Training for people who can code for themselves but want to start developing software for others. Topics include style, documentation, testing, git, etc.

~Anonymous, AGU 2019 Townhall

Helping scientists navigate a complex and difficult-to-understand Python packaging ecosystem

The packaging ecosystem has evolved rapidly. Numerous tools and approaches are available to create Python packages. Further, recent changes to ecosystem standards have led to an explosion of packaging tools like Hatch, Flit, PDM, and Poetry; other tools like Pixi and Rye are also on the horizon. Scientists often feel overwhelmed by the sheer number of options and have begged for clear guidance for years.

QUESTION: "How could pyOpenSci help you with your science, code, and software?"
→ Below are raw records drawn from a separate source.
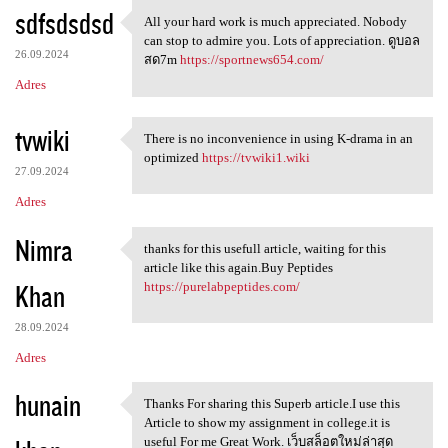
sdfsdsdsd
All your hard work is much appreciated. Nobody
All your hard work is much
can stop to admire you. Lots of appreciation. ดูบอล
26.09.2024
สด7m
https://sportnews654.com/
Adres
tvwiki
There is no inconvenience in using K-drama in an
There is no inconvenience in
optimized
https://tvwiki1.wiki
27.09.2024
Adres
Nimra
thanks for this usefull article, waiting for this
thanks for this usefull
article like this again.Buy Peptides
Khan
https://purelabpeptides.com/
28.09.2024
Adres
hunain
Thanks For sharing this Superb article.I use this
Thanks For sharing this
Article to show my assignment in college.it is
useful For me Great Work. เว็บสล็อตใหม่ล่าสุด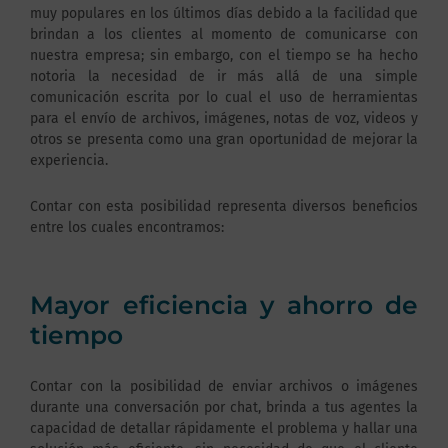
muy populares en los últimos días debido a la facilidad que
brindan a los clientes al momento de comunicarse con
nuestra empresa; sin embargo, con el tiempo se ha hecho
notoria la necesidad de ir más allá de una simple
comunicación escrita por lo cual el uso de herramientas
para el envío de archivos, imágenes, notas de voz, videos y
otros se presenta como una gran oportunidad de mejorar la
experiencia.
Contar con esta posibilidad representa diversos beneficios
entre los cuales encontramos:
Mayor eficiencia y ahorro de
tiempo
Contar con la posibilidad de enviar archivos o imágenes
durante una conversación por chat, brinda a tus agentes la
capacidad de detallar rápidamente el problema y hallar una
[*I want pyOpenSci to*] clarify Python packaging. There are too many different mechanisms floating around...

~, 2021 SciPy BoF
This is a giant word cloud with dozens of words. The biggest words are Build, Poetry, Conda, Setuptools, Sphinx, pip, Hatch, Mamba, Twine PyPI, venv, and GitHub Actions.
This word cloud represents around 100 responses to the question: What Python packaging tools do you most often use? It demonstrates both 1) how many tools there are to choose from and 2) how divided the ecosystem is in terms of which tools they are using. Yes, a few tools there aren't explicitly Python packaging tools. :)

There are some excellent, more advanced guides and tutorials available now, such as PyPA’s packaging tutorial and the scientific Python development guide. However, our resources serve a different audience.
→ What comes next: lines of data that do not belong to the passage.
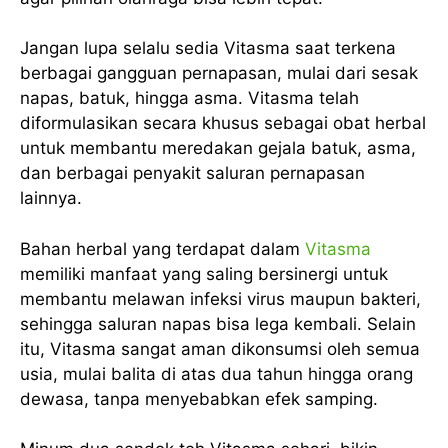
Jangan lupa selalu sedia Vitasma saat terkena
berbagai gangguan pernapasan, mulai dari sesak
napas, batuk, hingga asma. Vitasma telah
diformulasikan secara khusus sebagai obat herbal
untuk membantu meredakan gejala batuk, asma,
dan berbagai penyakit saluran pernapasan
lainnya.
Bahan herbal yang terdapat dalam
Vitasma
memiliki manfaat yang saling bersinergi untuk
membantu melawan infeksi virus maupun bakteri,
sehingga saluran napas bisa lega kembali. Selain
itu, Vitasma sangat aman dikonsumsi oleh semua
usia, mulai balita di atas dua tahun hingga orang
dewasa, tanpa menyebabkan efek samping.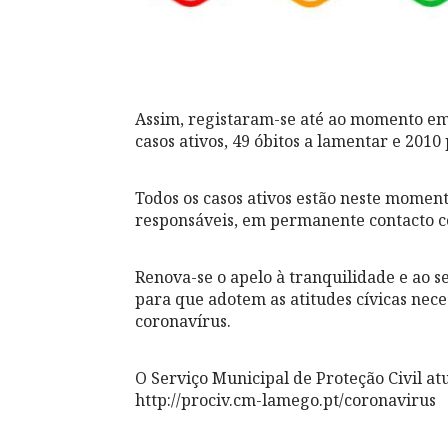
Assim, registaram-se até ao momento em 
casos ativos, 49 óbitos a lamentar e 2010
Todos os casos ativos estão neste momen
responsáveis, em permanente contacto 
Renova-se o apelo à tranquilidade e ao s
para que adotem as atitudes cívicas nec
coronavírus.
O Serviço Municipal de Proteção Civil a
http://prociv.cm-lamego.pt/coronavirus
  1. The people using our resources are often folks who find the packaging ecosystem to be overwhelming.
  2. Scientists are also only sometimes familiar with various terms. For example, it’s easy to confuse a build backend with a build frontend, especially when both have the word “hatch” in them (e.g., Hatch vs. Hatchling).
  3. Scientists often want to avoid deciding what tools to use. pyOpenSci intends to alleviate this burden and provide a robust and practical approach.

From a beginner’s perspective, every decision is a potential opportunity to go down the wrong path, adding cognitive load. Armed with a clear understanding of the packaging pain points, I knew that pyOpenSci could simplify the packaging journey for scientists.

If you want to learn more, my talk at PyCon dove into the Python packaging challenges of too many options and cognitive overload.

pyOpenSci guided the community towards a single way to create a Python package in under a year

In just under a year, pyOpenSci created a comprehensive packaging guide that includes an end-to-end Python packaging / share your code tutorial that walks scientists through creating a package and publishing it to both PyPI and conda-forge using Hatch. Together, the pyOpenSci community built consensus around which packaging approaches should be adopted as best practices. Building consensus around packaging decisions was challenging, but we were successful because we focused on our users first. We decided on which tools we thought would create the best packaging experience for scientists creating pure Python packages.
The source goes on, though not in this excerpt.